On Pillar 2, just as we did centrally with the commonage framework plans, my belief is that if one wants to get farmers in hill areas into the green low-carbon agri-environment scheme, GLAS, the minimum requirement is that the State commissions and pays for the plan in consultation with the farmers on each commonage. Let us say all of us are farmers in a commonage, we all have different advisers, we all must agree one adviser and we have to pay for it. If I pay for it because I want to get into GLAS, the Chairman might say he was not interested in getting into GLAS. When I have the plan ready, he might say then that he wants to go into it and he will use my handy plan because he must use it. I believe, therefore, that step number one in this is that there should be one plan, like the commonage framework plan but which would be a GLAS plan developed for the commonages, and if I go to my planner, he or she would buy into that plan.

The second detail we need to know is the extra ideas the Department has. The officials stated that good agricultural and environmental condition, GAEC, applies in terms of single farm payment. One of the questions that is left unanswered, therefore, is the nature of the prescription under the GLAS scheme. What will a farmer have to do over and above GAEC, in other words, graze it correctly? If there are physical changes to the commonage involved, any one shareholder, active or inactive, can stop it. One cannot change anything on a commonage physically without the permission of all. If one ever tried to lock-split a commonage - the Land Commission in the Department will give the officials the lowdown on this - one could not do it without 100% agreement.

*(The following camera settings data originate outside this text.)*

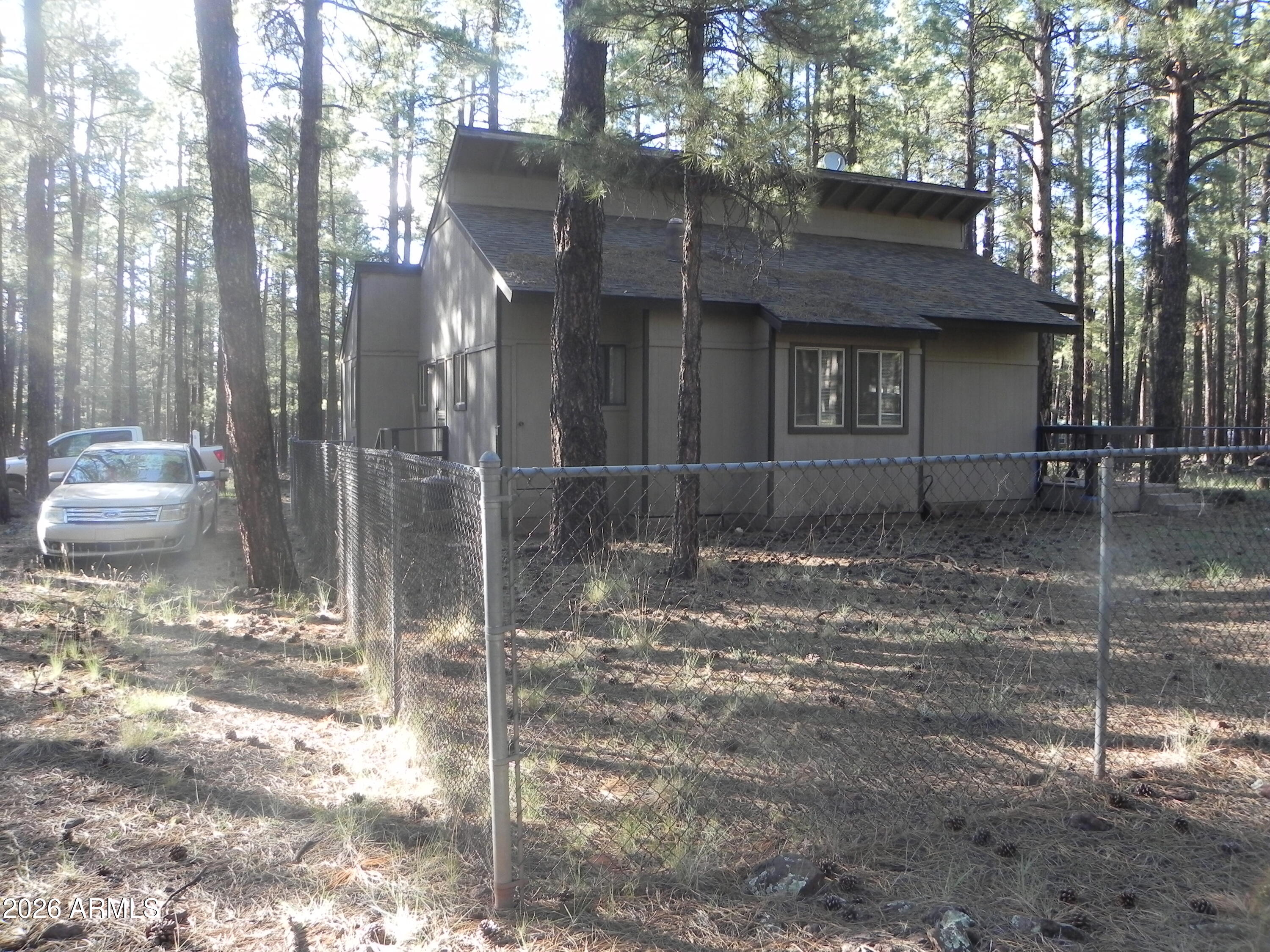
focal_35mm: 26
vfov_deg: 53.1
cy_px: 476
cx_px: 635
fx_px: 954
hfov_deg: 67.3
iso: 160
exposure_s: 1/64.1
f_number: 4
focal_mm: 4.6
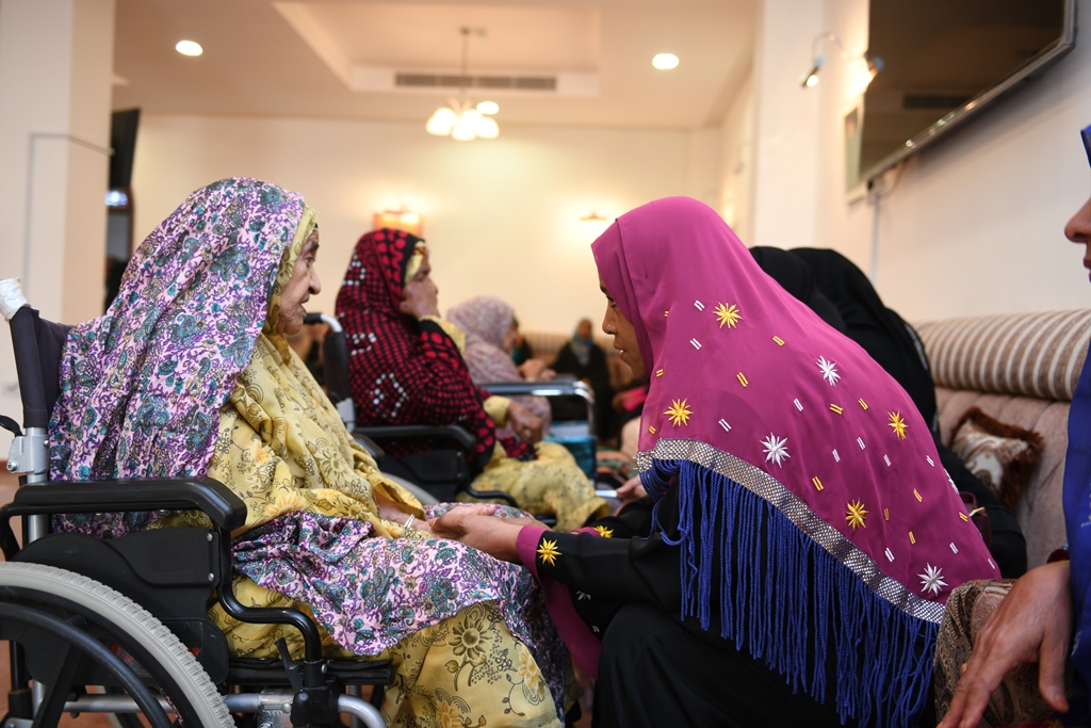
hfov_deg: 60.3
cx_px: 546
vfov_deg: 42.3
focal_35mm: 31
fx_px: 940
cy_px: 364
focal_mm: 31
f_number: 2.8
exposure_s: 1/125
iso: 500
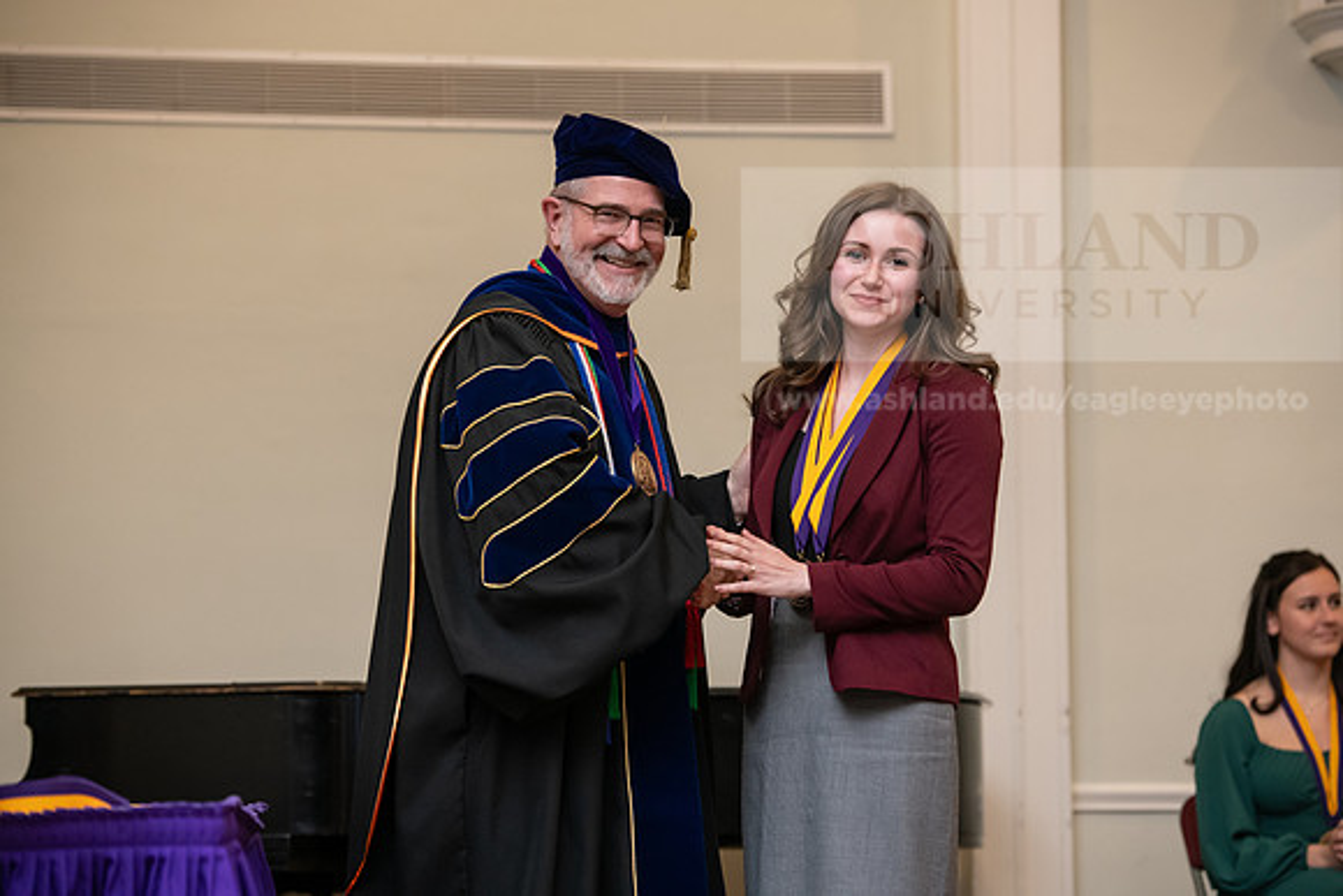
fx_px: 4328
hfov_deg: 17.6
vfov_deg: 11.8
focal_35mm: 116
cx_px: 672
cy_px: 448
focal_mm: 116
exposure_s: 1/200
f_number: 4
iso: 2000
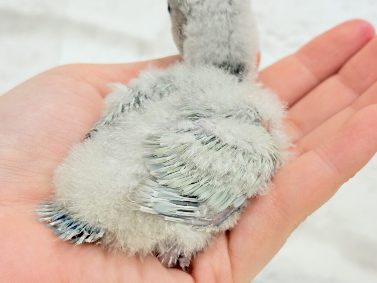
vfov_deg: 23.7
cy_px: 145
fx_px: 675
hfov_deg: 31.1
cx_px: 215
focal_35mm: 62
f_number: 1.6
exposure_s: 1/100
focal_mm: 5.96
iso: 80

On this round, it is stated that if there are 20 shareholders on a commonage, and 15 are claiming shares under the single payment scheme, but only ten of those are actively grazing the land, the 50% requirement to trigger priority access to GLAS is just five farmers. It was stated earlier in this regard, however, that if there are 20 shareholders on a commonage and only ten of those are actively grazing the land at present, there can only be ten farmers claiming the commonage for the single farm payment by the end of 2015. What farmers will be forced to do and what I would do is to go to Maam Cross, buy ten cast ewes and let them off on the mountain. They would disappear to the original mountain, but so be it. I would have them up on the hill to meet the Department's requirements. If I have a small enough share, I can put ten up and let them go wild. What about it? Those sheep will return home. This provision shows the total misunderstanding. How will we get all these ewes into place? How will we get them there? If I am in a commonage and I have not been putting sheep up on the hill, and if I decide I want to put sheep on the hill and none of my neighbours is willing to sell me the sheep, how will I get sheep up there? If I go to Maam Cross mart and buy ewes, they will head off across the mountain a distance of ten or 20 miles back to where they came from but I will be able to show in my census that I put them up there and I can leave the Department officials to try find them. This is totally misguided. To put it frankly, we need to think this one out again. This is a much bigger disaster than the Department appreciates.